Postscripts To History


The Chicago Historical Society will inaugurate its new American History Wing with an exhibit called “We the People,” opening on September 12. The show will include pamphlets, maps, engravings, costumes, and artifacts, as well as the first newspaper printing of the Constitution, in the Pennsylvania Packet and Daily Advertiser, September 19,1787.


Because it did not become a state until five years after the delegates met in Philadelphia, Kentucky’s celebrations will center on its own early history. Three prairie schooners will tour the state throughout 1987, stopping at county fairs, schools, and shopping malls to teach about early Kentucky farm life. The town of Madisonville will devote nine days, June 19–27, to a festival celebrating its namesake, James Madison.


At the Museum of Our National Heritage, in Lexington, an exhibition of Constitution-related documents will be on view from April 19,1987, through March 15, 1988. Of particular note are the letters from the Massachusetts delegate Elbridge Gerry explaining why he opposed the Constitution.

On Saturdays from April through October, Old Sturbridge Village will dramatize constitutional issues in the form of encounters that might have taken place in a nineteenth-century New England town, like monthly meetings of the local debating and antislavery societies.

New York

From April 18 through September 19, the New York Public Library presents “Are We to Be a Nation?,” covering the period between the Albany Plan (1754) and the Bill of Rights (1791). Alexander Hamilton’s manuscript “Plan of a Constitution for America” and Charles Willson Peale’s portraits of Hamilton, Washington, and Jay will be on view.


On Fridays and Saturdays from March 13 through October 31, and on November 26, 27, and 28, Colonial Williamsburg will sponsor a two-hour walking tour exploring the links between eighteenth-century Williamsburg, Virginia’s colonial capital, and the Constitution, highlighting the contributions Virginians made to the document.

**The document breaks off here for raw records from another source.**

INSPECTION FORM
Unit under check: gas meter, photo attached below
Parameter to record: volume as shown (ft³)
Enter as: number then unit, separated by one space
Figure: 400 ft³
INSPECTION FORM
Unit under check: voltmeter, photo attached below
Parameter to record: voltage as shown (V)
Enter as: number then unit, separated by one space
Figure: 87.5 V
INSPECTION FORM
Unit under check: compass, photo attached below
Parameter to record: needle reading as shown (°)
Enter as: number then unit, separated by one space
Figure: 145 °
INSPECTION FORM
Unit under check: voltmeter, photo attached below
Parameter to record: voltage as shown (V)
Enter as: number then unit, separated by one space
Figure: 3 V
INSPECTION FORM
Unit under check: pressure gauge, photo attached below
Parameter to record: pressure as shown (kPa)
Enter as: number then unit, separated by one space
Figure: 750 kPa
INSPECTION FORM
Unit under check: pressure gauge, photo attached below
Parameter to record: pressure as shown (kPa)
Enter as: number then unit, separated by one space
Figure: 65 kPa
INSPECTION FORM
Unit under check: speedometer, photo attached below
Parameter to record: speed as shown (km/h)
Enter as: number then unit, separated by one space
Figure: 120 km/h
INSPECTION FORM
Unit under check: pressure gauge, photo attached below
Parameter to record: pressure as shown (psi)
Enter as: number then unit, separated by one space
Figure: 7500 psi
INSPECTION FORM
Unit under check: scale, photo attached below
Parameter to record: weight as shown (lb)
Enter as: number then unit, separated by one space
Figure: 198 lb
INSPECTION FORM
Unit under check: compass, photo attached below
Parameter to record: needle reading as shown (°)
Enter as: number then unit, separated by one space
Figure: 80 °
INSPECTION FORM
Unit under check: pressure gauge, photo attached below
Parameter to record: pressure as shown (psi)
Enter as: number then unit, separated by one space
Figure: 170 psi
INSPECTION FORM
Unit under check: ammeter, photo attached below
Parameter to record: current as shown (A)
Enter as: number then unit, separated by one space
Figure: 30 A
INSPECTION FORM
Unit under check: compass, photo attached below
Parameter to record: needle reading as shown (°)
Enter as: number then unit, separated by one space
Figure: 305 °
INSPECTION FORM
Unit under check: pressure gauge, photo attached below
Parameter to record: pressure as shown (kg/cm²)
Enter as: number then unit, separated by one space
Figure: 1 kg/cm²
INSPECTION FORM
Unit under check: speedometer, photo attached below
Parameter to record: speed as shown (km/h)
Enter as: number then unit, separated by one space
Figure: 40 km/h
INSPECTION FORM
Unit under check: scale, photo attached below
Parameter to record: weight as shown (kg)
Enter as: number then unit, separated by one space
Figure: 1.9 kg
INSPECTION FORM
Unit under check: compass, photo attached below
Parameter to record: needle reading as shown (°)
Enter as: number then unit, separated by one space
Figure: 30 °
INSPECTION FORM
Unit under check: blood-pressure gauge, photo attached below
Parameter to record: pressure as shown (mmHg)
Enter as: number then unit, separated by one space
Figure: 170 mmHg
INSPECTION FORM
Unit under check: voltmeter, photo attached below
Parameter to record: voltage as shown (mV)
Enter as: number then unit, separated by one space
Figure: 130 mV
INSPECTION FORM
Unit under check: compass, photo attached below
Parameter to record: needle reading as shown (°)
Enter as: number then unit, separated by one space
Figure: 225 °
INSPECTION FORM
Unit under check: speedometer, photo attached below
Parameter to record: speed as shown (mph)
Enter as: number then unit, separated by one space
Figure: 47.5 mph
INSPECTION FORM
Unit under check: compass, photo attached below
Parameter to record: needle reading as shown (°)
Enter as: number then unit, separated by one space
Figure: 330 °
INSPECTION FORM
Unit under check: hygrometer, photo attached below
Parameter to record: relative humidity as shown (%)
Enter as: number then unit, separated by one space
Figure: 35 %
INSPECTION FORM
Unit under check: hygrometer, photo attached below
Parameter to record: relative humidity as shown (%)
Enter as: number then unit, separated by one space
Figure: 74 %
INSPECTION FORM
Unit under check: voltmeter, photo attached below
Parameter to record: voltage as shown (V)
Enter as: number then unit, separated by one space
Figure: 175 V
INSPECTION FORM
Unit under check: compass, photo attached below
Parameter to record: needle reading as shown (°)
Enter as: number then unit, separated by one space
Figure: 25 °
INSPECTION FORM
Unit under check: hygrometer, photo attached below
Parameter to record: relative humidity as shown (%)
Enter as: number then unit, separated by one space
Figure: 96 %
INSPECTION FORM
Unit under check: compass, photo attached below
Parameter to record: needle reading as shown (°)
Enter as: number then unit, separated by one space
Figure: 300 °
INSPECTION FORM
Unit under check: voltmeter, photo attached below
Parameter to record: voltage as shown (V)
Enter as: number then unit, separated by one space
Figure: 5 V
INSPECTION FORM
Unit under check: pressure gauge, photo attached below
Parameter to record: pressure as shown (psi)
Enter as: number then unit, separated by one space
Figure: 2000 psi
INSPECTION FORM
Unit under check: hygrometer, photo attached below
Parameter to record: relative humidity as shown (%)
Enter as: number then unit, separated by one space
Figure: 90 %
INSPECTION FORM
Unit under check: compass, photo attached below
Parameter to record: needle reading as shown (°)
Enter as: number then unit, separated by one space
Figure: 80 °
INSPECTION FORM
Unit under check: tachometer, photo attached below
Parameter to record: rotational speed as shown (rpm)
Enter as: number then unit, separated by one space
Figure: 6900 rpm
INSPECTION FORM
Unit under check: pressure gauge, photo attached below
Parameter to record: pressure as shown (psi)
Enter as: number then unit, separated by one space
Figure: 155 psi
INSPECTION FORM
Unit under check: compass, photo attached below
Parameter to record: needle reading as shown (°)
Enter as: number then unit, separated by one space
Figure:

Perhaps the most overlooked anniversary of 1987 will be the bicentennial of the Northwest Ordinance, which established federal authority in the Midwest. The Ohio Historical Society will try to rectify this oversight with an exhibit that celebrates documents of regional importance as well as the Constitution. In addition to the Northwest Ordinance, the Treaty of Greenville (1795) will be on view; it was not until this treaty formalized the defeat of the Indians at the Battle of Fallen Timbers that most of Ohio and southeastern Indiana became safe for settlement. The section of the exhibit devoted to the Constitution will include a letter from George Washington discussing States’ Rights and Jefferson’s copy of The Federalist Papers. The exhibition will be at the Ohio Historical Society from July 13 through September 17, after which it will travel to the Lilly Library, Bloomington, Indiana; the Clements Library, Ann Arbor, Michigan; the Newberry Library, Chicago, Illinois; the State Historical Society of Wisconsin, in Madison; and the Minnesota Historical Society, in St. Paul, staying at each institution for about two months.

—James Long

The First Wave

This June 6 many ceremonies will mark the anniversary of the most massive amphibious invasion in history. One of them will be held at the U.S. military cemetery just east of Saint-Laurent-sur-Mer, a small French village on the Normandy coast. At the cemetery are buried 9,386 American soldiers. But there are other GIs who died that day who do not rest at Saint-Laurent-sur-Mer. Assigned to lead the very first wave, the men who lost their lives in the forefront of the D-day invasion not only have been denied a decent burial but they have been denied their rightful place in history.

They were killed not by German gunfire but by their own weapon, an ultrasecret device that had been approved by the highest-ranking Allied generals. It was a weapon so exciting that the British general Frederick Morgan, who prepared the preliminary invasion plans, said, “At last was found that for which every army in the world had been searching for years....” Nicholas Straussler, a mechanical wizard from Hungary who had become a British citizen, had found a way to float the thirty-two-ton Sherman tank. A seven-foot-high “bloomer”—a canvas collar attached all around the sides of the tank—raised the turret above the waterline. The rest of the tank remained submerged; periscopes and tiller were added, and two propellers in the rear pushed it through the water. These twin screws also served as inspiration for the new miracle weapon’s name: Duplex Drive Tank, better known as the DD Tank. The name was meant to fool the Germans; no one was allowed to refer to it as a floating tank.

To this day nobody will take responsibility for the orphan dead of the 741st Tank Battalion.

From shore the DD Tank looked like a small canvas boat and was unlikely to draw enemy fire. But once it hit the beach, it would lower its collar and burst out of the water already firing.